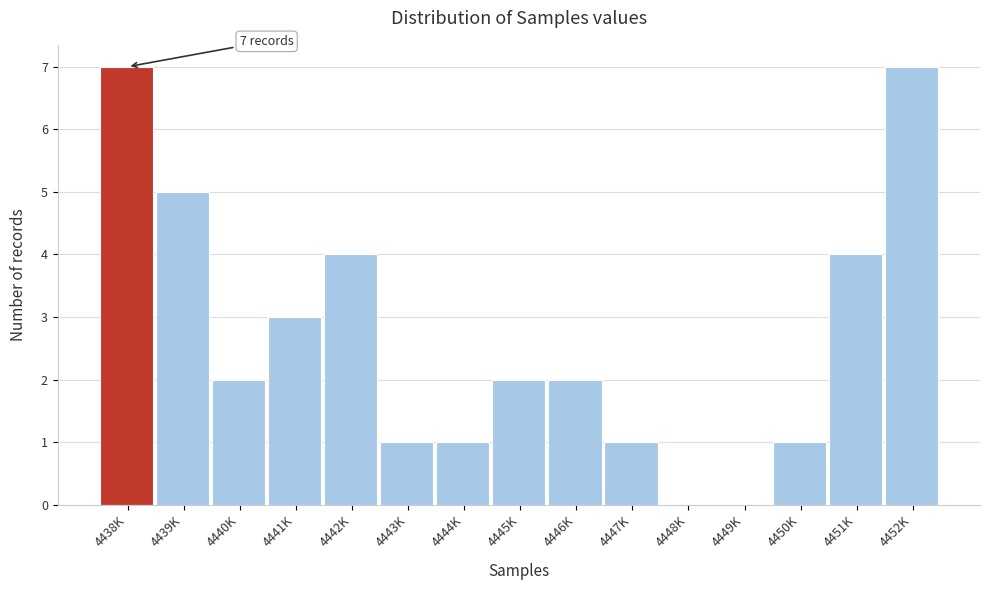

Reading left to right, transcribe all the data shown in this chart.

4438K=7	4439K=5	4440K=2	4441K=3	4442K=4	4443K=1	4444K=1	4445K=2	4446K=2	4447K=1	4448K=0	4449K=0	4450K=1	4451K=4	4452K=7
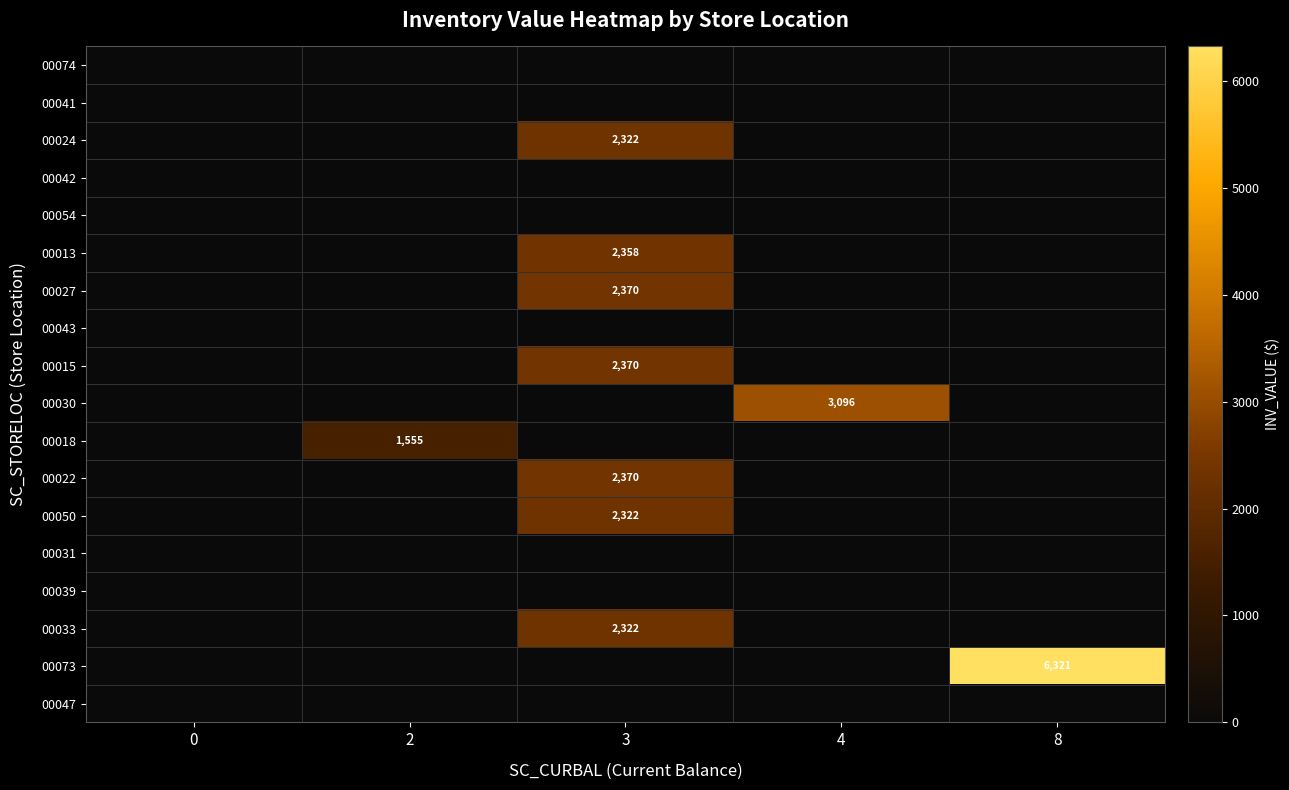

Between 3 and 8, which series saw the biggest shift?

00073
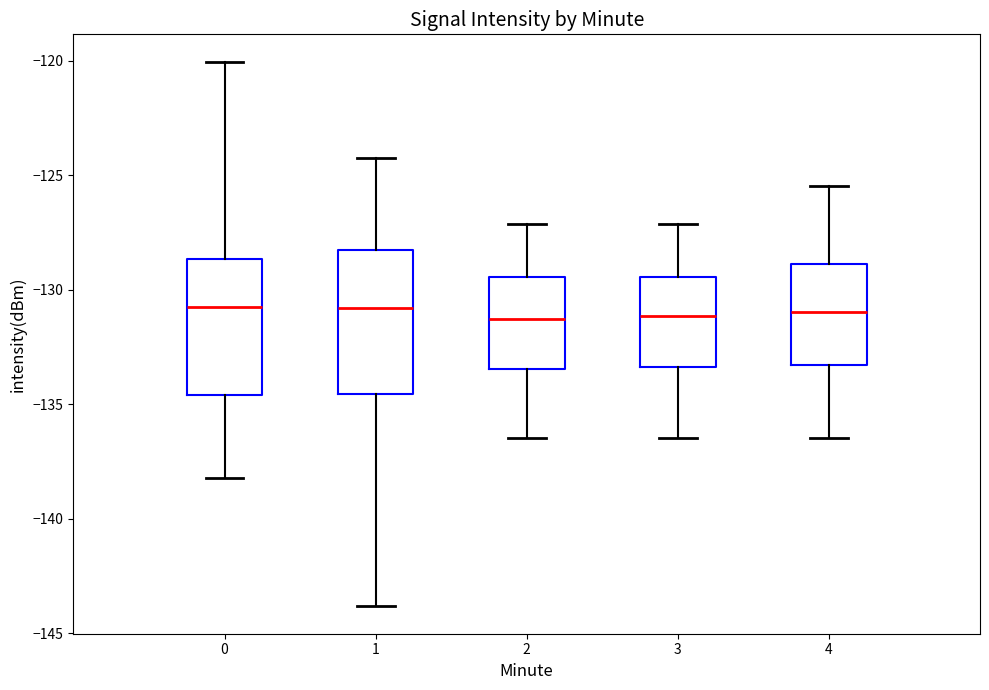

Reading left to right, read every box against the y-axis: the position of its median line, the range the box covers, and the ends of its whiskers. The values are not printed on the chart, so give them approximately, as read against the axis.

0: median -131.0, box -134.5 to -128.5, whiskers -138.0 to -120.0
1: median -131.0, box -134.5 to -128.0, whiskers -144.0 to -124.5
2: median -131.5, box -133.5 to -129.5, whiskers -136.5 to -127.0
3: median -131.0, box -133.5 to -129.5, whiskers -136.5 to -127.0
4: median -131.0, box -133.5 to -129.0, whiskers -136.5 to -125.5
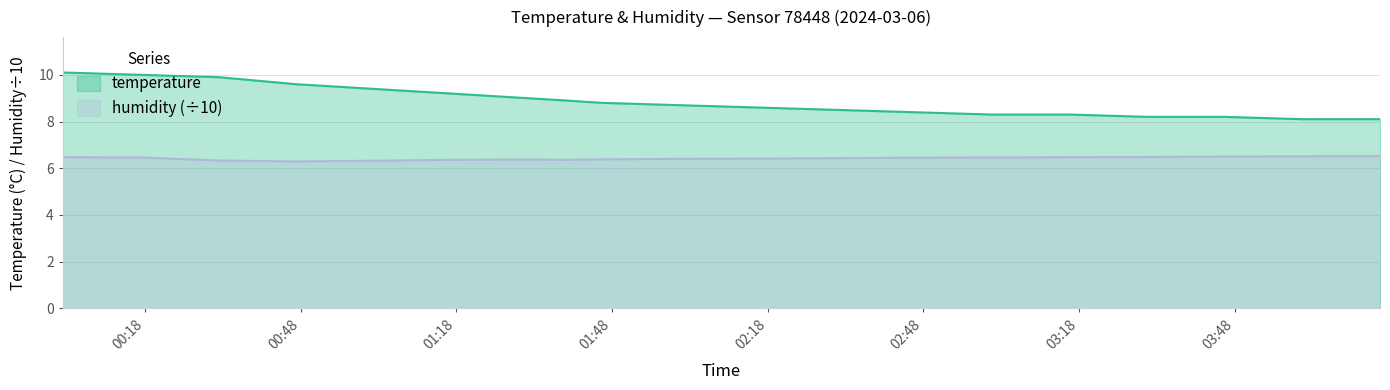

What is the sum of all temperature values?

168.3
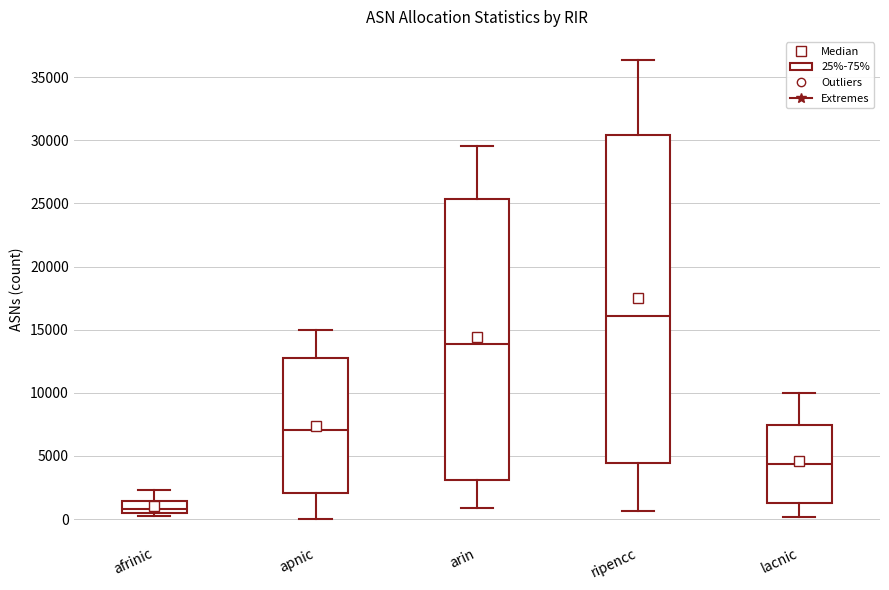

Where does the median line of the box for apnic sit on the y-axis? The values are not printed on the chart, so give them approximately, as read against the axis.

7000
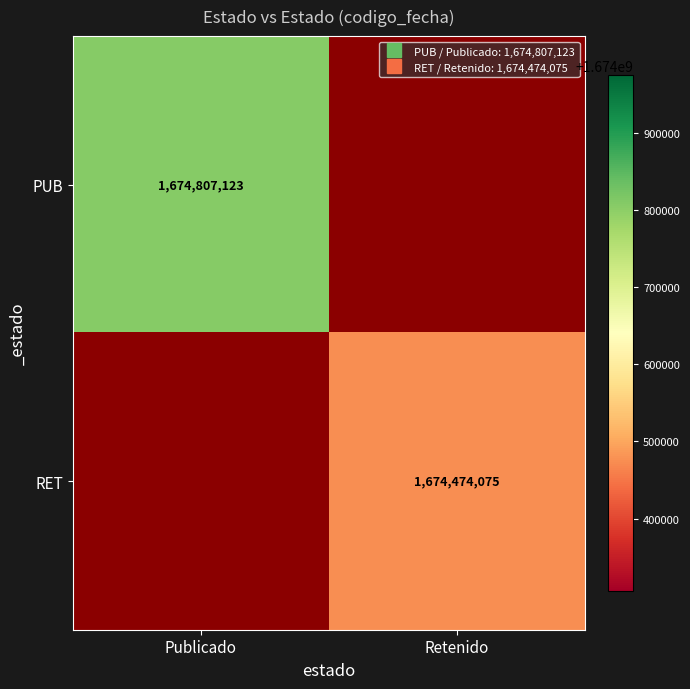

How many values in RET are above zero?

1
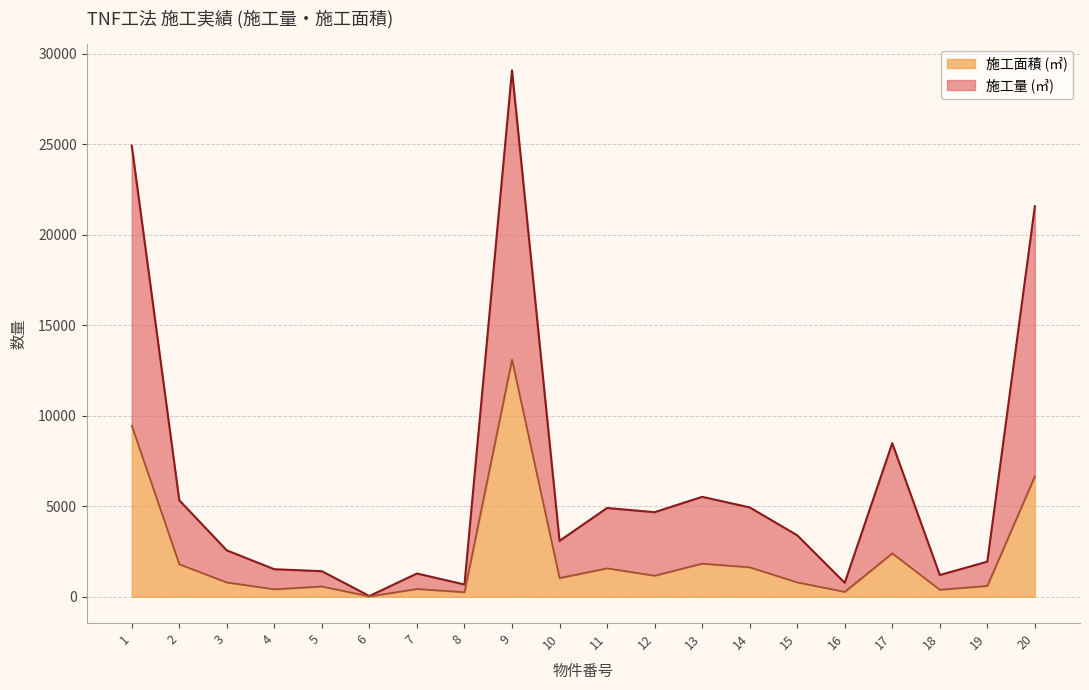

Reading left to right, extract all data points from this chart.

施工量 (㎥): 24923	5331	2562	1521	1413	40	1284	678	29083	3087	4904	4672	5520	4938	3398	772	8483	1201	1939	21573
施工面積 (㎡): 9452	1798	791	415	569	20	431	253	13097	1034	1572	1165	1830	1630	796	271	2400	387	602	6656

◆ ◆ ◆ ◆

Work request – Pick out every line of the data above that contains the string "axis" and copy each such line in full.

Written response –
Reading left to right, read every box against the y-axis: the position of its median line, the range the box covers, and the ends of its whiskers. The values are not printed on the chart, so give them approximately, as read against the axis.
Where does the median line of the box for apnic sit on the y-axis? The values are not printed on the chart, so give them approximately, as read against the axis.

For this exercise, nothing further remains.